TikTok Is Furious About This Low Applebee's Tip

When you go out to dinner at a restaurant, it's always good practice to leave a tip for the server. Whether you generally tip 10%, 15%, 18%, or even 20% or more, the gratuity is often considered an extra thank you for their service. The debate about how much is appropriate to tip is ongoing; however, according to Ryan Sutton, chief critic for Eater, you should always tip 20% before tax as a bare minimum. 

But, Sutton's mandatory 20% tip was challenged in a recent TikTok video posted by user @kingj24, which shows a check from an Applebee's in Staten Island, New York for $73.45 with a $6.55 tip added, for a total of $80. A note is written on the bill reading, "You was [sic] great, holidays are just rough right now," with a sad face and an arrow pointing to the tip. The video is accompanied by music that repeats the phrase 'oh no'; however, not all TikTokers in the comments seemed to think this was in fact an 'oh no' moment, and the video actually sparked quite a bit of debate about tipping requirements and about restaurant worker compensation in general.

Should tipping be required at restaurants? TikTok is divided

Some TikTokers responded to the video that showed a server's low tip with sympathy for the employee and outrage for the Applebee's customer. "You can afford $73 and some change to feed yourself but not enough to tip? Don't eat out if you can't afford the service," one user commented. Another wrote, "If money is tight, don't eat out. [The] server needs the tip money to support her family most likely too." 

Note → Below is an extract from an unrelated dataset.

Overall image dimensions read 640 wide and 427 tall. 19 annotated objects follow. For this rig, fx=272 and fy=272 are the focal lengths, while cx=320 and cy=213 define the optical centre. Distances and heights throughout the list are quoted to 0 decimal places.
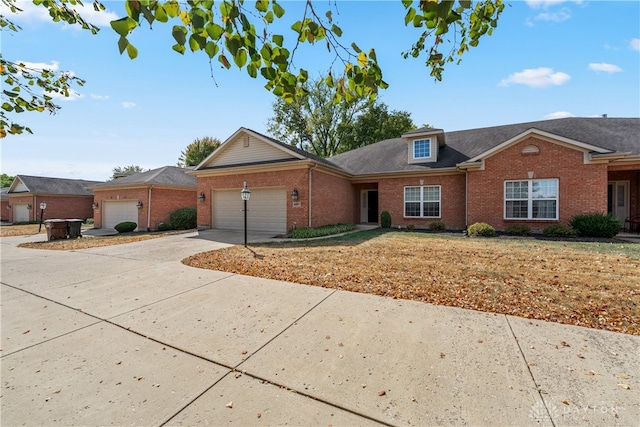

Despite some commenters backing up the server, others thought it was inappropriate to have posted the video in the first place. "Tips are not [requirements]. Be grateful or get out the business," wrote one person. Still, other users put the blame not on the customer, but on restaurants that pay workers low wages, requiring them to make up the rest in gratuity. "Tip [shaming] is so low. Why not call out the establishment that doesn't pay y'all guys instead of calling out [a] family that just wanted a night out," commented one user while another wrote, "If restaurants paid a decent wage it wouldn't be the responsibility of the customer to solely compensate with tips. Once again corporate America wins."

Eater weighed in, not on this particular incident, but on the gratuity debate in general, and took a strong stance. "It should be common knowledge that, when dining out in America, you tip your server. Sure, tipping is inherently exploitative, but as long as tipped minimum wages exist, you don't get to opt out."